> Work item A
Could you reproduce the Efficiency First text word for word, everything from "For this reason, rules" down to "on Energy Efficiency."?
> Work item B
Can you continue the text on the Efficiency First principle in EU energy policy, starting after its final sentence?
[Opening Study text section]
The EU’s energy infrastructure faces numerous challenges over the next decades. It needs to be decarbonized whilst ensuring the competitiveness of EU industry, providing energy security, addressing energy poverty, reducing energy bills, and empowering consumers, who play a crucial part in the energy system of the future. Getting those choices right is key for ensuring a sustainable, fair, and affordable and secure energy future. The principle of “Efficiency First” delivers on all three.
Efficiency First is a principle applied to policymaking, planning, and investment in the energy sector. Put simply, it prioritizes investments in customer-side efficiency resources (including end-use energy efficiency and demand response) whenever they would cost less, or deliver more value, than investing in energy infrastructure, fuels, and supply alone. At a first look, this is purely a common-sense policy—surely public policy should promote end-use efficiency whenever saving energy or shifting its use in time costs less or delivers greater value than conventional supply-side options. Doesn’t this happen automatically?
Unfortunately, no. On the demand side, investments in efficient solutions are impeded by numerous market barriers to individual action; and on the supply side, industry traditions, business models, and regulatory practices have always favoured, and continue to favour, fossil fuel based energy infrastructure and sales over lower sales and energy saving technologies.
For this reason, rules that prompt an Efficiency First approach need to be built in at all relevant places within the governance framework for the Energy Union, at both the EU and national levels. Efficiency First has gained traction at the EU level since the launch of the Energy Union Communication in February 2015 and in some European countries such as Germany where it has become an energy policy principle and is now being explored further in Germany’s Green Book on Energy Efficiency.
[Closing Study text section]
[Opening Dataset excerpts section]
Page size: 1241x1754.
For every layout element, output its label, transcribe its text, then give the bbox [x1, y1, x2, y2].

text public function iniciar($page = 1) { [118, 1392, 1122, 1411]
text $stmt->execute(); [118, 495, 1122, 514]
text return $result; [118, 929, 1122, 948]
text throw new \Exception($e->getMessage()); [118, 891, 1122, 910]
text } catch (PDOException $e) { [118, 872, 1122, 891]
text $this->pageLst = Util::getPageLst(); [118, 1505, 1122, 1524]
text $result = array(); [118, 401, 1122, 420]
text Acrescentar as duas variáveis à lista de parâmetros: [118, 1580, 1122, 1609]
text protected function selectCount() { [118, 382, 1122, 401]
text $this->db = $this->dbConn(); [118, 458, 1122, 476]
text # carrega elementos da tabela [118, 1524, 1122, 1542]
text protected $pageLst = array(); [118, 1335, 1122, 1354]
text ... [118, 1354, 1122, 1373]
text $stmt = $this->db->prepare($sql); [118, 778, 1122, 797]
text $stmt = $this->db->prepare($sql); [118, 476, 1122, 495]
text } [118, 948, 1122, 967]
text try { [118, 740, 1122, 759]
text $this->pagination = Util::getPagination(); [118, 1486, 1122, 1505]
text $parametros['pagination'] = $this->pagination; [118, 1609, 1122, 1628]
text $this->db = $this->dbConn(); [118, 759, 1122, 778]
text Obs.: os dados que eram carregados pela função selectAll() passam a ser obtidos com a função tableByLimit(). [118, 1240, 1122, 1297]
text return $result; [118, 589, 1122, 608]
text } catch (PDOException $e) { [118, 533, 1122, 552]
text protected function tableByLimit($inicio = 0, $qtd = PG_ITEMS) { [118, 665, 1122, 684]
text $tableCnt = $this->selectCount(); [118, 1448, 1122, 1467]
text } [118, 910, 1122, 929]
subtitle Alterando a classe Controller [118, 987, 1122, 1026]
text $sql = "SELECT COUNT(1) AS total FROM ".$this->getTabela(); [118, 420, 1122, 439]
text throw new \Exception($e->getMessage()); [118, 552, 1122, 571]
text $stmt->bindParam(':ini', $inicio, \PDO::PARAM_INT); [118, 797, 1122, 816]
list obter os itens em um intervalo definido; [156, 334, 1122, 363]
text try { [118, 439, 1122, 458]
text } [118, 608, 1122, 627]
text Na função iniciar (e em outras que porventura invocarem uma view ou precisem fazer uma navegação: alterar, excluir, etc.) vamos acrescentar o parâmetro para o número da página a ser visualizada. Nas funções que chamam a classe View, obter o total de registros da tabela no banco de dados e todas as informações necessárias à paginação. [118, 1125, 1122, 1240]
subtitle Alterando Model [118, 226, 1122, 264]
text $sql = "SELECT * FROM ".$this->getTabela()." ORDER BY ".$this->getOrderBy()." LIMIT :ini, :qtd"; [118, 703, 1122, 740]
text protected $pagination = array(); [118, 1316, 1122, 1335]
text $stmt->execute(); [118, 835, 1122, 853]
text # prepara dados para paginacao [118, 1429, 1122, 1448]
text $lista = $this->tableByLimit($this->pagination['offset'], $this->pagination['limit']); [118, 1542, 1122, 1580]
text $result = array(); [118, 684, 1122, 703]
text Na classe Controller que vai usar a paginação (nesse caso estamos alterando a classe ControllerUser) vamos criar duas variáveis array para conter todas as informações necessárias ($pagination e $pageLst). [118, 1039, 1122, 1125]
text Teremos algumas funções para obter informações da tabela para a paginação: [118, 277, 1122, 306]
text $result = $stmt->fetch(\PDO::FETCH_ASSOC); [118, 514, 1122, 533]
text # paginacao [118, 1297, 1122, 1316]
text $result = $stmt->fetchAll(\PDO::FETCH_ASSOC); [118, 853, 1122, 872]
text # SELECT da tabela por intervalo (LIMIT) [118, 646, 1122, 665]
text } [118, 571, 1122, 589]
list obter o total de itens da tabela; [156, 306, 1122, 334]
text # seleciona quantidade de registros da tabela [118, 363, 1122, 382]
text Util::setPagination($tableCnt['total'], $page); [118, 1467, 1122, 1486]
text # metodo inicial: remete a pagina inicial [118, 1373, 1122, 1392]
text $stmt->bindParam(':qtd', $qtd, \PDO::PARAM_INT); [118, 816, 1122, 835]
[Closing Dataset excerpts section]
> Task result A
For this reason, rules that prompt an Efficiency First approach need to be built in at all relevant places within the governance framework for the Energy Union, at both the EU and national levels. Efficiency First has gained traction at the EU level since the launch of the Energy Union Communication in February 2015 and in some European countries such as Germany where it has become an energy policy principle and is now being explored further in Germany’s Green Book on Energy Efficiency.

> Task result B
This paper builds on ten key applications of Efficiency First identified through an expert process convened by the European Climate Foundation during 2016, and summarised in the publication Governance for Efficiency First: “Plan, Finance and Deliver”. This paper provides selected European examples that illustrate the Efficiency First principle in practice across the 10 policy areas (“asks”). The focus of this paper is on:
- Efficiency as a resource to the energy system: ‘save before you build’;
- Local energy planning and investment: using efficiency to unleash local benefits; and
- Broader climate and energy policy: putting Efficiency First to solve the trilemma of sustainability, competitiveness, and affordability.
While this paper does not cover the broad application of Efficiency First principles across the EU policy and decision-making landscape, it provides an important step in demonstrating its value in practice. This, in turn, will be critical in ensuring that efficiency is recognized and valued in other areas, such as the use of EU funds, cross-border infrastructure priorities, and energy security, to name a few.
This report forms part of the Energy Union Choices series. Energy Union Choices aims to provide practical, independent, and objective analysis on the next set of infrastructure choices to accelerate the transition to a low carbon economy in line with the energy security, environmental, and economic goals of the European Union.